Tarefas a realizar:
• A. Com base no trecho sobre a gramática de erros, explique por que o falante do português diz "eu trusse" em vez de "eu trouxe". Responda em uma a três frases.
• B. Reproduza o trecho sobre a gramática de erros, começando em "Certa vez um" e terminando em "na língua estrangeira.".

### Trecho fornecido

Certa vez um aluno perguntou-me se existe algum livro que ensine a prever e a normatizar a ocorrência de desvios gramaticais. Por razões alheias à minha vontade, só conheço um único livro a respeito: La Grammaire des Fautes, de Henri Frei, publicado em 1971 pela Slatkine Reprints, de Genebra. Um artigo de Milton Azevedo, intitulado “O papel da análise de erros no ensino de idiomas”, publicado no número 779-80, do Suplemento Literário de Minas Gerais,
edição de 5 a 12 de setembro de 1981, trata exclusivamente da regularidade dos erros cometidos por falantes de português na aprendizagem do inglês segunda língua, por força da competência transitória na língua estrangeira.
A base de uma gramática de erros está exatamente na analogia. Quando diz “eu trusse”, por “eu trouxe”, o falante do português se baseia numa quarta proporcional: “foi” está para “fui”, assim como “trouxe” (pronúncia: trosse), 3ª pessoa, está para... “trusse” (1ª pessoa). De fato, são vários os exemplos em que a vogal média tônica (ê, é, ô, ó) de um verbo, na 3ª pessoa, corresponde a uma vogal alta (i,u) na 1ª pessoa, no mesmo tempo verbal: teve/tive; esteve/estive; tosse/tusso; cospe/cuspo; dorme/durmo; pôs/pus; foi/fui; pôde/pude; fez/fiz; veio/vim, sente/sinto, mente/minto, fere/firo, serve/sirvo, segue/sigo etc. Na conjugação popular: veve/vivo; exeste/existo; ele sôbe /eu subo (pret. perf. verbo saber). No verbo construir, tanto faz dizer construo/constrói (conjugação mais usual) quanto construo/construis.

######
### Dados

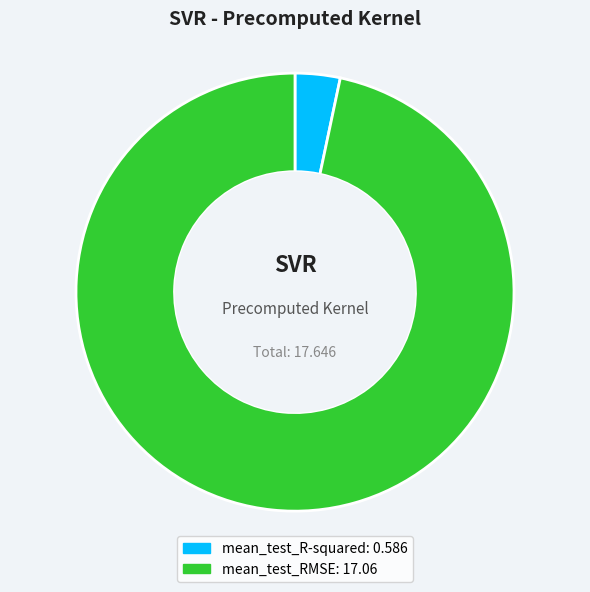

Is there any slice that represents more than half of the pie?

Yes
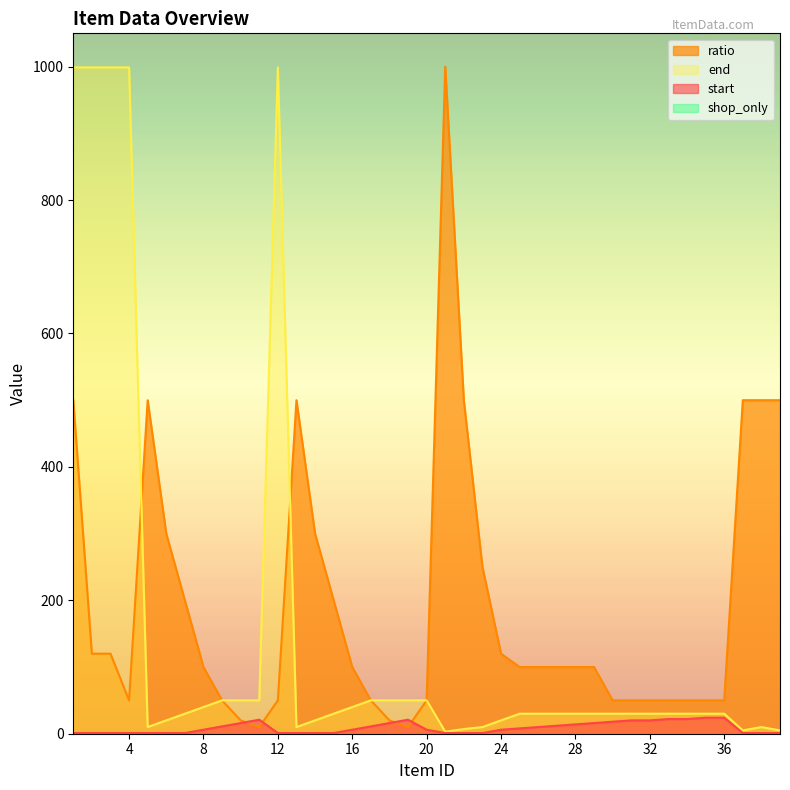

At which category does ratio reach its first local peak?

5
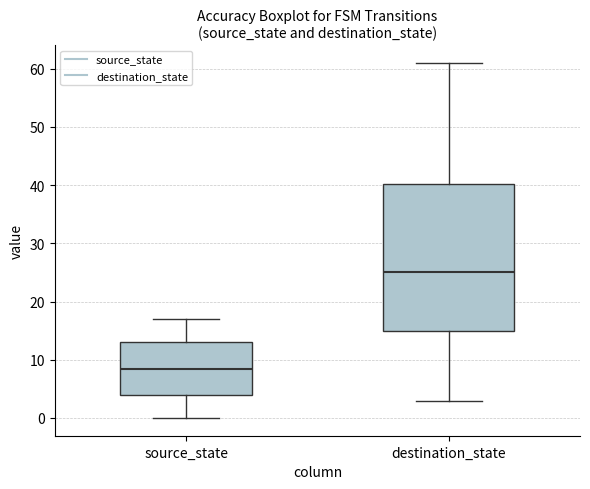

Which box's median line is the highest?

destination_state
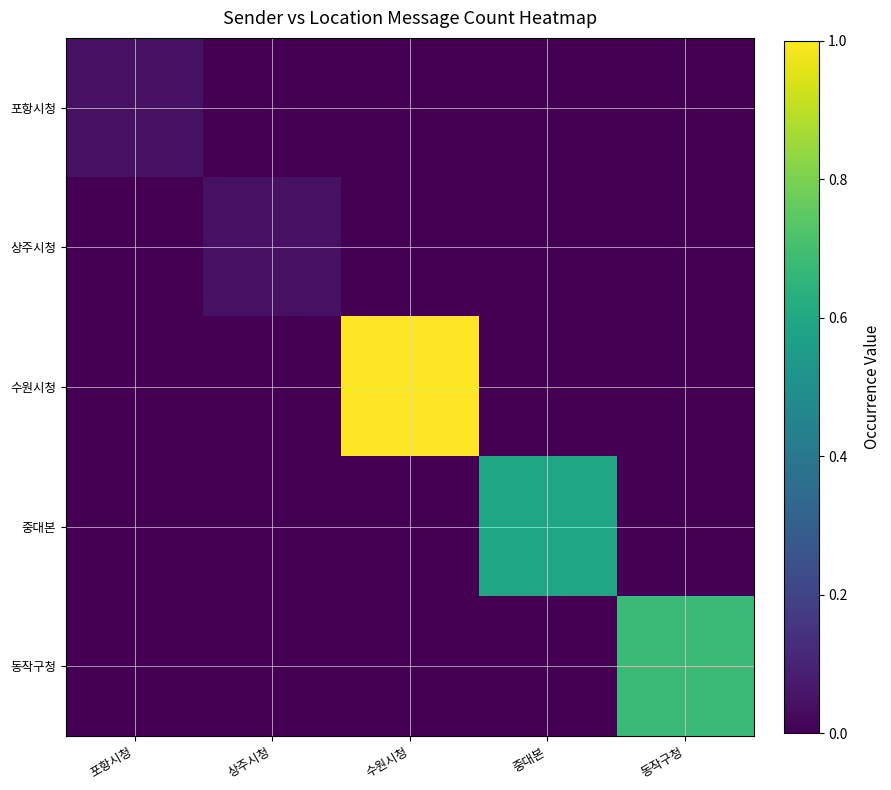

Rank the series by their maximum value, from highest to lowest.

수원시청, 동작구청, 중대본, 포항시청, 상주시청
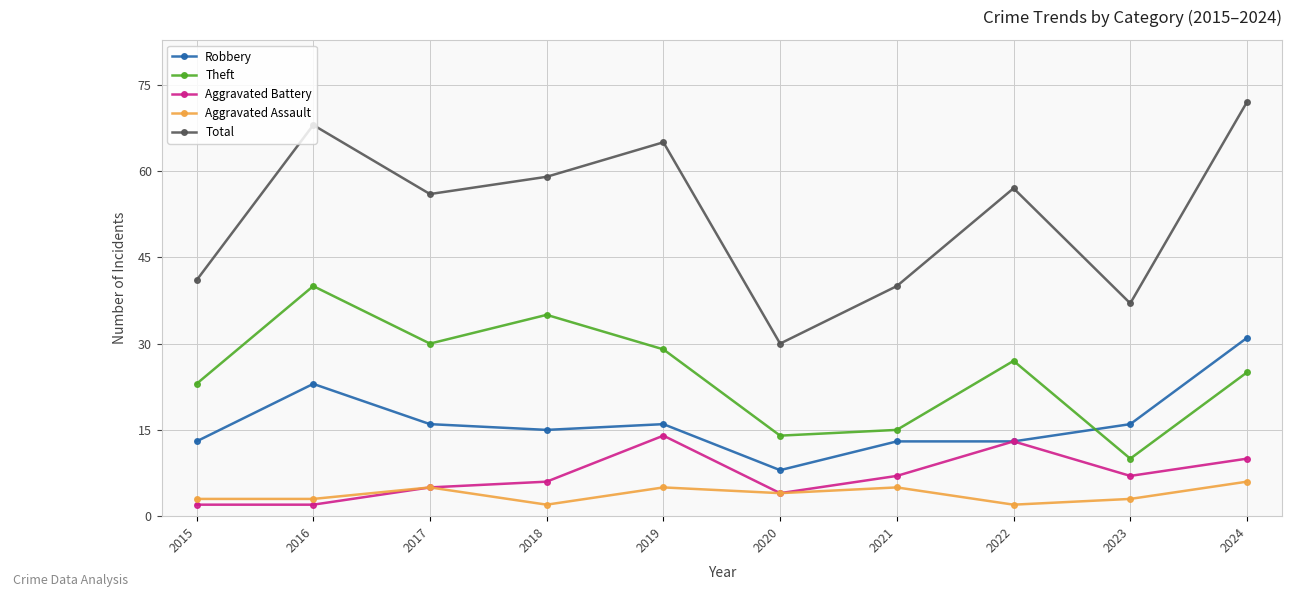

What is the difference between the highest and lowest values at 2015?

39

######

Respostas por tarefa:
• A. O falante diz "eu trusse" por analogia, apoiado numa quarta proporcional. Assim como "foi" (3ª pessoa) está para "fui" (1ª pessoa), "trouxe", pronunciado "trosse", passaria a estar para "trusse". Essa analogia segue vários verbos em que a vogal média tônica da 3ª pessoa corresponde a uma vogal alta na 1ª pessoa do mesmo tempo verbal, como teve/tive e fez/fiz.

• B.
Certa vez um aluno perguntou-me se existe algum livro que ensine a prever e a normatizar a ocorrência de desvios gramaticais. Por razões alheias à minha vontade, só conheço um único livro a respeito: La Grammaire des Fautes, de Henri Frei, publicado em 1971 pela Slatkine Reprints, de Genebra. Um artigo de Milton Azevedo, intitulado “O papel da análise de erros no ensino de idiomas”, publicado no número 779-80, do Suplemento Literário de Minas Gerais,
edição de 5 a 12 de setembro de 1981, trata exclusivamente da regularidade dos erros cometidos por falantes de português na aprendizagem do inglês segunda língua, por força da competência transitória na língua estrangeira.